Figur 1 zeigt einen Schnitt durch eine Ausführungsform eines erfindungsgemäßen im Wesentlichen kugelförmigen Hohlkörpers, mit einem Fuß und einem Flansch.

Figur 2 zeigt eine Schnittansicht einer Balance-Trainingsvorrichtung mit dem Hohlkörper von Figur 1.

Figur 3 zeigt eine Schnittansicht der Balancevorrichtung bzw. einer Balance-Trainingsvorrichtung, dessen Hohlkörper leicht von der idealen Kugelform abweicht.

Figur 4 zeigt eine Schnittansicht durch eine andere Ausführungsform einer Balance-Trainingsvorrichtung.

Figur 5 zeigt eine Schnittansicht einer Ausführungsform einer Balance-Trainingsvorrichtung, die im Wesentlichen der der Figur 2 entspricht, bei der ein Kragen eine mögliche seitliche Bewegung des Hohlkörpers einschränkt.

Figur 6 zeigt eine Schnittansicht durch eine Balance-Trainingsvorrichtung mit mehreren Hohlkörpern.

Figuren 7 bis 11 zeigen Aufsichtsansichten auf Ausführungsformen erfindungsgemäßer Balance-Trainingsvorrichtung mit einem und mehreren Hohlkörpern.



[0026] Sowohl in der Zeichnung als auch in den Figuren werden gleiche Bezugszeichen für gleiche oder ähnliche Komponenten verwendet.

[0027] Figur 1 zeigt einen Schnitt durch eine Ausführungsform eines erfindungsgemäßen im Wesentlichen kugelförmigen Hohlkörpers 4, mit einem Fuß 10 und einem Flansch 11. Der Hohlkörper bildet im Wesentlichen eine Kugel oder einen Ball, der mit einem Fuß 10 versehen ist. Der Fuß 10 ist oben an dem Hohlkörper 4 dargestellt, da der Hohlkörper mit dem Fuß 10 so von unten an einem Balancebrett befestigt wird, dass der kugelförmige Teil an der Unterseite eines Balancebrettes vorsteht.
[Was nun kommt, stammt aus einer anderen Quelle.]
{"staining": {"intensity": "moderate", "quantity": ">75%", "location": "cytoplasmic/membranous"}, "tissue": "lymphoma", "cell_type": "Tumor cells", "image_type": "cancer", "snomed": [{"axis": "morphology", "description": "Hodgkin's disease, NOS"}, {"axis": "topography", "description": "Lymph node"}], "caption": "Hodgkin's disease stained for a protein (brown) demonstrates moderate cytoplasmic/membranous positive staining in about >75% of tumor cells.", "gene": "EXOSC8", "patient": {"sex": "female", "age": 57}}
[0028] Der Flansch 11 ist mit Befestigungsöffnungen 12 versehen (von denen nur eine dargestellt ist), durch die der Hohlkörper formschlüssig an einem Balancebrett befestigt werden kann.
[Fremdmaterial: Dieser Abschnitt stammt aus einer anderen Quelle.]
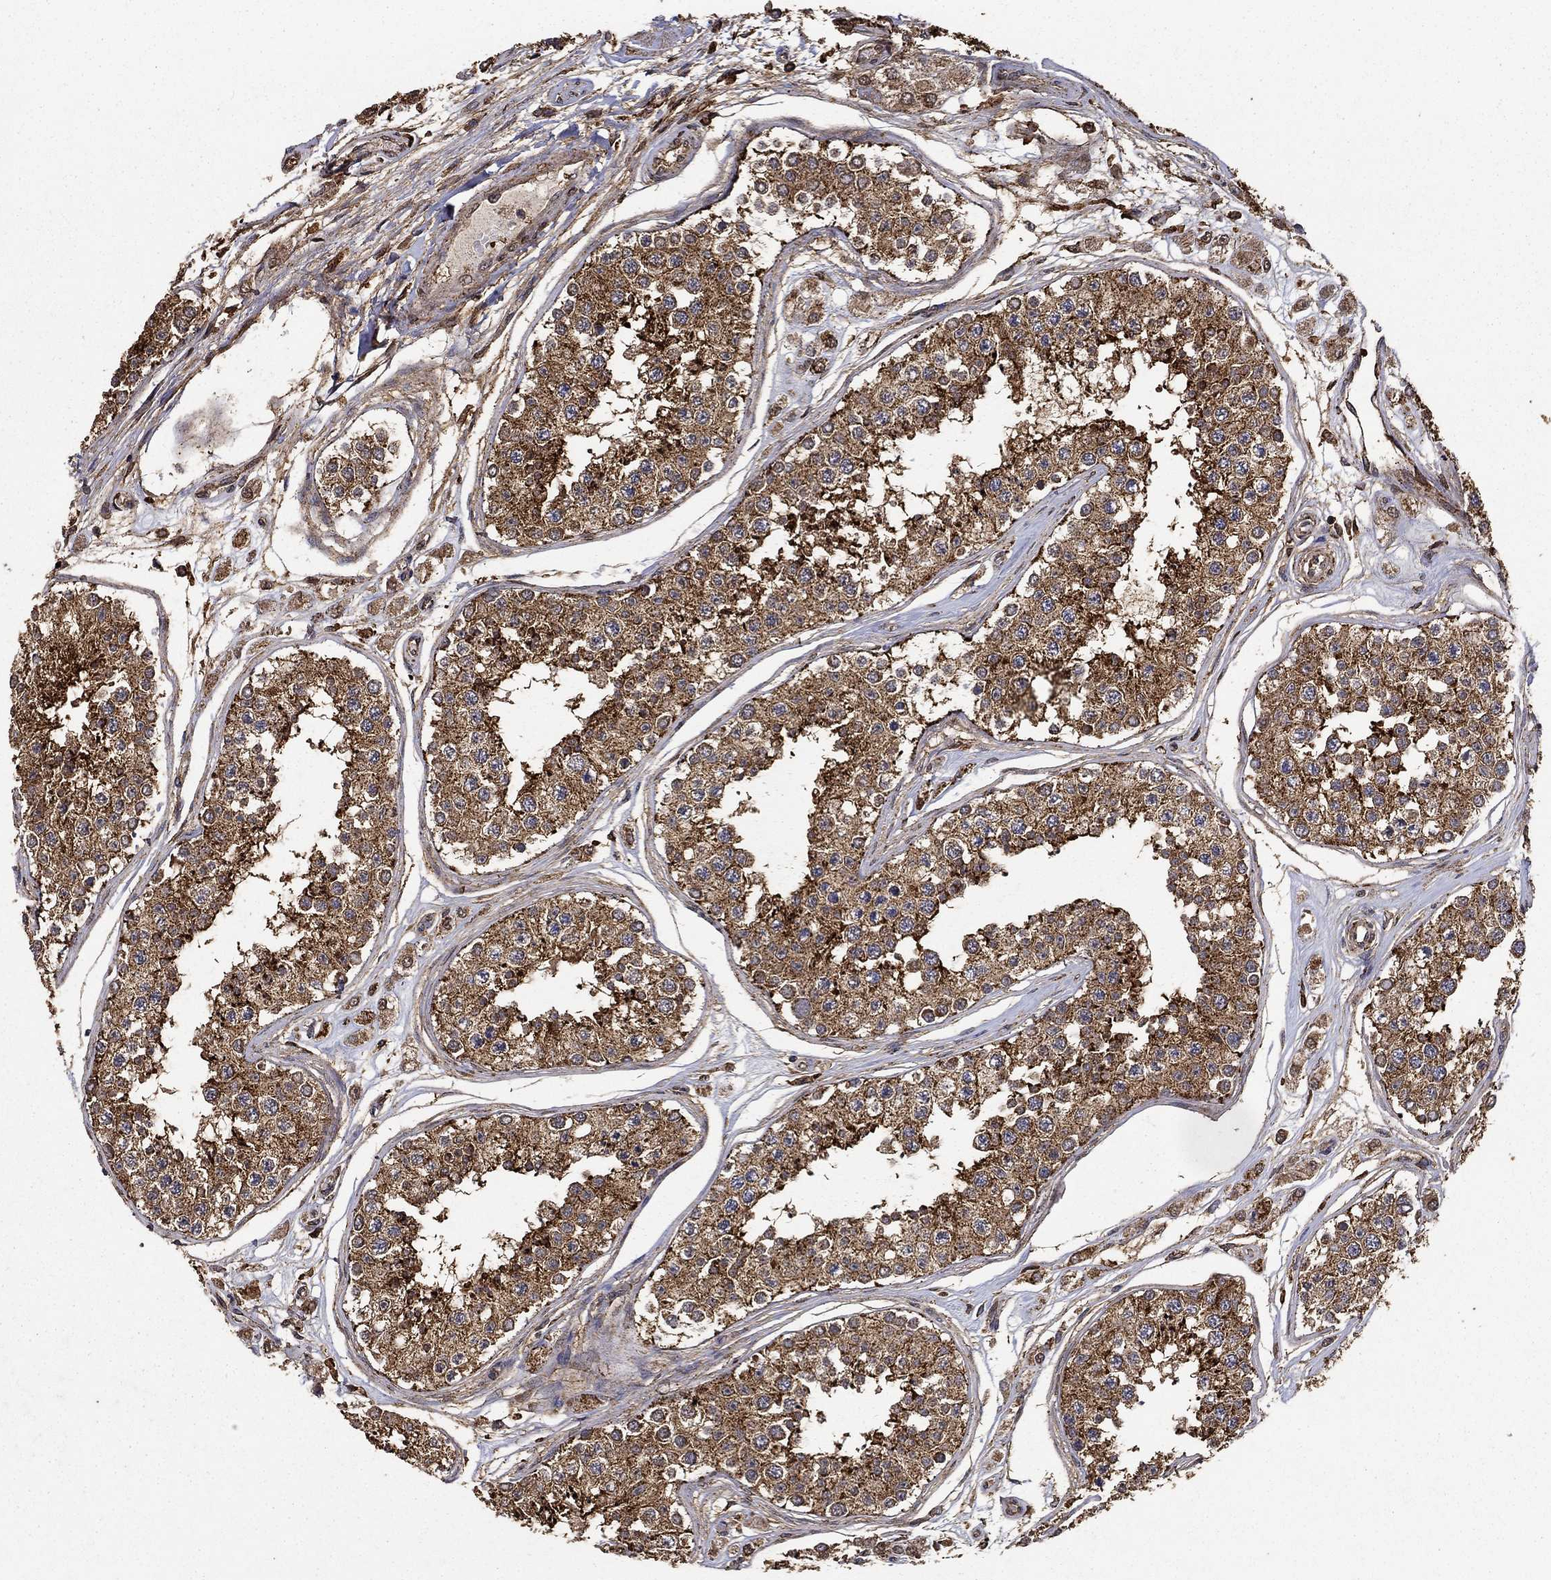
{"staining": {"intensity": "strong", "quantity": "25%-75%", "location": "cytoplasmic/membranous"}, "tissue": "testis", "cell_type": "Cells in seminiferous ducts", "image_type": "normal", "snomed": [{"axis": "morphology", "description": "Normal tissue, NOS"}, {"axis": "topography", "description": "Testis"}], "caption": "A high amount of strong cytoplasmic/membranous expression is identified in approximately 25%-75% of cells in seminiferous ducts in unremarkable testis. The staining is performed using DAB (3,3'-diaminobenzidine) brown chromogen to label protein expression. The nuclei are counter-stained blue using hematoxylin.", "gene": "IFRD1", "patient": {"sex": "male", "age": 25}}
[0029] Die ideale Kugelform ist durch die Linie 8 angedeutet. Es ist vorgesehen, dass Abweichungen von ±10 % von der idealen Kugelform auch noch als kugelförmig angesehen werden sollen. Die Wanddicke des kugelförmigen Teils 6 des Hohlkörpers beträgt zwischen 4 und 6 mm. Die Wanddicke kann insbesondere im Bereich des Fußes und des Flansches größer sein.

[0030] Der kugelförmige Teil 6 des Hohlkörpers ist mit einem Ventil 14 versehen, das rotationssymmetrisch angeordnet ist. Es ist ebenfalls vorgesehen, ein Ventil beispielsweise im Fuß 10 oder seitlich an dem kugelförmigen Teil 6 des Hohlkörpers anzuordnen.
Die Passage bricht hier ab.